[Stored data]
═══

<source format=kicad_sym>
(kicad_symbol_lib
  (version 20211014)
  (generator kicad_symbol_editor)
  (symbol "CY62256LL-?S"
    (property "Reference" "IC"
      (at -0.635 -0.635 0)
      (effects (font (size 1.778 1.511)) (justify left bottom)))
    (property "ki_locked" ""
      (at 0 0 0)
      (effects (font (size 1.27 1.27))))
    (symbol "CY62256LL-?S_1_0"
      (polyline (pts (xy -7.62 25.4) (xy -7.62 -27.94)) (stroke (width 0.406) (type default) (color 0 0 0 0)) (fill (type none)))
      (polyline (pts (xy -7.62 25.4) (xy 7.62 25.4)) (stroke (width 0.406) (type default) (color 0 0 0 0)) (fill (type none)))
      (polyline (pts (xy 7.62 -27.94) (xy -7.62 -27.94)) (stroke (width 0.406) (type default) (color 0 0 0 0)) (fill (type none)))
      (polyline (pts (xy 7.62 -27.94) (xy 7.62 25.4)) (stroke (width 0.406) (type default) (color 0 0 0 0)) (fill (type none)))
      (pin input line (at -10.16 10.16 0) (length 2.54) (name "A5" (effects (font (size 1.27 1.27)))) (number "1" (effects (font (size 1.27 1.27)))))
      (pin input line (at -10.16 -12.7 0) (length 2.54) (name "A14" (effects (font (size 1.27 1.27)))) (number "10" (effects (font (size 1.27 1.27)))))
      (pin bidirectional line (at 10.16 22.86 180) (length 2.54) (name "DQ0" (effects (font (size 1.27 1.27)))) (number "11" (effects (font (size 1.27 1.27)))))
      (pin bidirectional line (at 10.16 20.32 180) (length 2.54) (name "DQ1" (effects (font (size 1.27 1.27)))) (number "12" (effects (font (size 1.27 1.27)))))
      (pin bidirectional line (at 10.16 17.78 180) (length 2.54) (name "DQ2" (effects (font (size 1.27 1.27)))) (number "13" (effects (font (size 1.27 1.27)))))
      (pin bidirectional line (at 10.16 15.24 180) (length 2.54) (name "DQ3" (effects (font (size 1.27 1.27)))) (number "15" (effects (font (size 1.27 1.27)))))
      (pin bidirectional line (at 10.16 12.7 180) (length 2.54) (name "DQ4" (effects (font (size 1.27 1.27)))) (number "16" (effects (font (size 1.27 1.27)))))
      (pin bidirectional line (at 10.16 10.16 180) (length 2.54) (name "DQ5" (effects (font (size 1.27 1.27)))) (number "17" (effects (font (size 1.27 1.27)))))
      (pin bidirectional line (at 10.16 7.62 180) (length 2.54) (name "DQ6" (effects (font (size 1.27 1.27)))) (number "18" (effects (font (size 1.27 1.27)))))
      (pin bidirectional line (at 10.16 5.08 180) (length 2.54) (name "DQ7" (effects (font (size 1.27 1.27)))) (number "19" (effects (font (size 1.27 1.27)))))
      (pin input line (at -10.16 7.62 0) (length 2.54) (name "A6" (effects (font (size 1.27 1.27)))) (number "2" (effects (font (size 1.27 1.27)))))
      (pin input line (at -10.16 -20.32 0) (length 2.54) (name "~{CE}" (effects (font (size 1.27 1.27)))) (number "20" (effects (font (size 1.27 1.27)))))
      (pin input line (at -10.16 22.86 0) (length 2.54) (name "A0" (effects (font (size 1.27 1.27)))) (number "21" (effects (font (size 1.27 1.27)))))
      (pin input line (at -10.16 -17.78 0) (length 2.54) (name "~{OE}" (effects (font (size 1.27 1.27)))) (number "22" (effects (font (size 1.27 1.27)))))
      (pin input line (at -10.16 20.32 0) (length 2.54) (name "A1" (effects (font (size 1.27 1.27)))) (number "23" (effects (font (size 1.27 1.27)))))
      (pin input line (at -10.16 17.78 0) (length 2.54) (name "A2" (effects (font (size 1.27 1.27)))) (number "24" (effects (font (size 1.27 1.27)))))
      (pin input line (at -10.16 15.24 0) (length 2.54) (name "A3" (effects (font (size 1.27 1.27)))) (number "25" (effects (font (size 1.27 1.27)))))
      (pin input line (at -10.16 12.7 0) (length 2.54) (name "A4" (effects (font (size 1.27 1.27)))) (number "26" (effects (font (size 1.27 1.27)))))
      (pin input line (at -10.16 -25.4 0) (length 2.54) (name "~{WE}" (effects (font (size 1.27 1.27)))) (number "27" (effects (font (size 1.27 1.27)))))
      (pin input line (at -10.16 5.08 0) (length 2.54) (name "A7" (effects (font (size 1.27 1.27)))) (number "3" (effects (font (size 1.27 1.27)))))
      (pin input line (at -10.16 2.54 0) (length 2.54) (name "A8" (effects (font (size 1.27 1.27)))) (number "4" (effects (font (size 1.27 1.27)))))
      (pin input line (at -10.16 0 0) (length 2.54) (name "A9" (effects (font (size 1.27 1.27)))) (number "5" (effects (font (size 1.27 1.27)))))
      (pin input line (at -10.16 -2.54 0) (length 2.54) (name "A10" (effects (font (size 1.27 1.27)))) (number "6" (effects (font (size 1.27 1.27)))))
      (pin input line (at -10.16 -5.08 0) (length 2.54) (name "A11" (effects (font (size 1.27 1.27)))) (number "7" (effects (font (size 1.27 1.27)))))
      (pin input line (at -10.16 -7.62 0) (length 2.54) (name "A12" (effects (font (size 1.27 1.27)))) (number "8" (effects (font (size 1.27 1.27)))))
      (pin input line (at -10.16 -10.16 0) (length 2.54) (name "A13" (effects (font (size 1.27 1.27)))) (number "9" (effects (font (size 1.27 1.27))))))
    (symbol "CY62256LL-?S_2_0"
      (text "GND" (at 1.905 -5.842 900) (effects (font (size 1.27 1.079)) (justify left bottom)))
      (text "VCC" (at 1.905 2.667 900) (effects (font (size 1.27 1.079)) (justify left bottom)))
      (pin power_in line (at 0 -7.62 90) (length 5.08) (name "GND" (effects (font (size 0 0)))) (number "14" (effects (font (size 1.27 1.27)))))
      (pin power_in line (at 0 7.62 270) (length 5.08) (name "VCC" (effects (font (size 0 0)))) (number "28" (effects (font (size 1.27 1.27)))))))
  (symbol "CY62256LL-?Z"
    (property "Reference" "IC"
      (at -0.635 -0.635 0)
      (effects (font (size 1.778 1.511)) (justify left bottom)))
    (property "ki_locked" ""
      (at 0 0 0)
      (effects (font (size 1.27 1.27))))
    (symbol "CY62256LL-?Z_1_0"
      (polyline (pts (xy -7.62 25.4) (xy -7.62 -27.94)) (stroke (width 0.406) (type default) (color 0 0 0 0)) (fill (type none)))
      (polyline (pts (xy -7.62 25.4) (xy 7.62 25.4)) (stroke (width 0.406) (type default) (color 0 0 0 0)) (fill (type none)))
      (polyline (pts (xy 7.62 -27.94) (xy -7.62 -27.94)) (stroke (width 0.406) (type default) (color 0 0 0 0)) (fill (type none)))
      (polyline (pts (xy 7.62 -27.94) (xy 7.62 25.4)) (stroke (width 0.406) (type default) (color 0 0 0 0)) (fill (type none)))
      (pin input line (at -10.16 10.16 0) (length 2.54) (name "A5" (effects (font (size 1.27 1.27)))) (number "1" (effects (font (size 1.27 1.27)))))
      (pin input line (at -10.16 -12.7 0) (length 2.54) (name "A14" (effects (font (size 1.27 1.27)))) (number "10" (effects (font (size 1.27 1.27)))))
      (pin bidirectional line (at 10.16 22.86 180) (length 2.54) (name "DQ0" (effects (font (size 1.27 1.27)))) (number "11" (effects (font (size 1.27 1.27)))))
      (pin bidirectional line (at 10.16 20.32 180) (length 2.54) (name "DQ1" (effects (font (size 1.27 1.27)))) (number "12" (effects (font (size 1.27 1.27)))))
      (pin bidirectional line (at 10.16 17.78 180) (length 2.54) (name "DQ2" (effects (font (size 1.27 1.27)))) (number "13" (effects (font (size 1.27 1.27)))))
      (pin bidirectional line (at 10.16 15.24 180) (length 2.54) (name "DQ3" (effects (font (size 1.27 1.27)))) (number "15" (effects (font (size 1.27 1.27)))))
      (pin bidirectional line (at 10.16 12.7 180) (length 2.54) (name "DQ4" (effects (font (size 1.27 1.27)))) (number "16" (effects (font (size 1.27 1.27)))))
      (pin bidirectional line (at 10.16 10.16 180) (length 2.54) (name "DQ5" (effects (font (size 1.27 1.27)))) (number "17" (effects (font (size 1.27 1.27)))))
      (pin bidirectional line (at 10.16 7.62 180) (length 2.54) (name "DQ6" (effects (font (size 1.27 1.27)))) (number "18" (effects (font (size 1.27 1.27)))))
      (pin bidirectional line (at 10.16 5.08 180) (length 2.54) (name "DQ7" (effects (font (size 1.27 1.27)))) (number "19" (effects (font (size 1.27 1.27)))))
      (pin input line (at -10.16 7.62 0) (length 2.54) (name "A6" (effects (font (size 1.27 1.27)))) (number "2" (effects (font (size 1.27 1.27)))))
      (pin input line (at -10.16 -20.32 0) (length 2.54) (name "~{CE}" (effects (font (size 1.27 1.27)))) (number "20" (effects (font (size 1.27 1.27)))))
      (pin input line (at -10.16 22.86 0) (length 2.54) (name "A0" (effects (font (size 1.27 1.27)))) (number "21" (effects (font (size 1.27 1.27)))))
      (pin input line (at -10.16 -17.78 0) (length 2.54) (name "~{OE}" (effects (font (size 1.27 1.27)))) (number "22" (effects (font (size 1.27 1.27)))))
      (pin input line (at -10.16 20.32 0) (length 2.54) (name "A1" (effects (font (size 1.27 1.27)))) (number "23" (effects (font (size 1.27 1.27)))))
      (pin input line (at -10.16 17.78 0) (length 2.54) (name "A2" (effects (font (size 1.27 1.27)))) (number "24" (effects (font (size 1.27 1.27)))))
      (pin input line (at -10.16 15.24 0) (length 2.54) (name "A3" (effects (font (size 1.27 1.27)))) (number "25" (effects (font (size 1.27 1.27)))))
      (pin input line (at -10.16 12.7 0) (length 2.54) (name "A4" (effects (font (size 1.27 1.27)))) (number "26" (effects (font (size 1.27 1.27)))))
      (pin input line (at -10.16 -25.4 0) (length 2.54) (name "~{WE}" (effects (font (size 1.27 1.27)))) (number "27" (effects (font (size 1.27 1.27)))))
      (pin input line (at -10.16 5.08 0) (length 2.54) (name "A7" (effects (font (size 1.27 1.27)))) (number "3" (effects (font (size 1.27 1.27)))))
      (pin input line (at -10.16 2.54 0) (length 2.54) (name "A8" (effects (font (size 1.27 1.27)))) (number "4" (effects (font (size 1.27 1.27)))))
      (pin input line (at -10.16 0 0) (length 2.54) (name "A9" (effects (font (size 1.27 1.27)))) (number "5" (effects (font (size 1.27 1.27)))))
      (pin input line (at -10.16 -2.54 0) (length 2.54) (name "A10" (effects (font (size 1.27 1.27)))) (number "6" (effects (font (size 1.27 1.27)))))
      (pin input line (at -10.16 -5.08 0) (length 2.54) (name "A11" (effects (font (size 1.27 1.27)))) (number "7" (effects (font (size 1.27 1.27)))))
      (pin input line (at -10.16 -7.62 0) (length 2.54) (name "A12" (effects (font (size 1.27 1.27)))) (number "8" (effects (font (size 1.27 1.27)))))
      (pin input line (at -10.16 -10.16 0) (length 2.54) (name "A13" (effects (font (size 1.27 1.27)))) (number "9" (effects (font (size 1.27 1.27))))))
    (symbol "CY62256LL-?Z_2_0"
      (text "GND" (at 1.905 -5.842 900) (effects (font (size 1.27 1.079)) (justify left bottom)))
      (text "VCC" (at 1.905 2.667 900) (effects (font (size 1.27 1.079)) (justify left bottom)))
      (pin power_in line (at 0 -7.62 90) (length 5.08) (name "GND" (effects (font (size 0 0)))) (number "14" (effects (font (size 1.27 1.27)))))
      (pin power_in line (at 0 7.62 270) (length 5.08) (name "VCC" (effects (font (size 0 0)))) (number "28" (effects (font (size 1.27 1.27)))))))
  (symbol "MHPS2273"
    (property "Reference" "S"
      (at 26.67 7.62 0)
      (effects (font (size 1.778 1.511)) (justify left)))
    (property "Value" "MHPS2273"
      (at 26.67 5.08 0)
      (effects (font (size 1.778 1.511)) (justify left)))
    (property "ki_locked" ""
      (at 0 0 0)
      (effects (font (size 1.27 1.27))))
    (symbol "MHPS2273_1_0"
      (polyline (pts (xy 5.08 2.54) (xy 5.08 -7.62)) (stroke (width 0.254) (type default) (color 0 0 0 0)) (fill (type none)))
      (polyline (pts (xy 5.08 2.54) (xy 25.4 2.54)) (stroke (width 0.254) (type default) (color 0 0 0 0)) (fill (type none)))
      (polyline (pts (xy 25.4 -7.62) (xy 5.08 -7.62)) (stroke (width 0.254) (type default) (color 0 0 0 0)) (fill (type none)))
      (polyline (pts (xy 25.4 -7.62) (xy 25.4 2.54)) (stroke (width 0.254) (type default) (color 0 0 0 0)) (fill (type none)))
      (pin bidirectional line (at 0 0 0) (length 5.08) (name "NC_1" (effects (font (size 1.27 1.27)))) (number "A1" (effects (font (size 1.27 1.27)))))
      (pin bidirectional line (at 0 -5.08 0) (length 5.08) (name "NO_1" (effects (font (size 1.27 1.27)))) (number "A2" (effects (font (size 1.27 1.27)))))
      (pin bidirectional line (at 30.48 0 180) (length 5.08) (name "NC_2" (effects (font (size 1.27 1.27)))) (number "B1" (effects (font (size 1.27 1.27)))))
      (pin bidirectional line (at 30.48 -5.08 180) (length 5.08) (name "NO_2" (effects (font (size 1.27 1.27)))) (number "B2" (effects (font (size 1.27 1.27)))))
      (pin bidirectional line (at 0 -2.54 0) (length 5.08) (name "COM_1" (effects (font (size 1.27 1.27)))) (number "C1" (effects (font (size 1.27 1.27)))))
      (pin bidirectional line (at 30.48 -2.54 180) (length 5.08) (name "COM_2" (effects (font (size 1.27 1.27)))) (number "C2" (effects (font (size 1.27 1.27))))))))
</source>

═══

**WORK ORDER:**
Looking at the data above, write out exactly the lines that start at the one containing "(polyline (pts (xy 25.4 -7.62) (xy 5.08" and end at the one containing "(pin bidirectional line (at 30.48 0"; include both and nothing beyond.

**TASK RESPONSE:**
      (polyline (pts (xy 25.4 -7.62) (xy 5.08 -7.62)) (stroke (width 0.254) (type default) (color 0 0 0 0)) (fill (type none)))
      (polyline (pts (xy 25.4 -7.62) (xy 25.4 2.54)) (stroke (width 0.254) (type default) (color 0 0 0 0)) (fill (type none)))
      (pin bidirectional line (at 0 0 0) (length 5.08) (name "NC_1" (effects (font (size 1.27 1.27)))) (number "A1" (effects (font (size 1.27 1.27)))))
      (pin bidirectional line (at 0 -5.08 0) (length 5.08) (name "NO_1" (effects (font (size 1.27 1.27)))) (number "A2" (effects (font (size 1.27 1.27)))))
      (pin bidirectional line (at 30.48 0 180) (length 5.08) (name "NC_2" (effects (font (size 1.27 1.27)))) (number "B1" (effects (font (size 1.27 1.27)))))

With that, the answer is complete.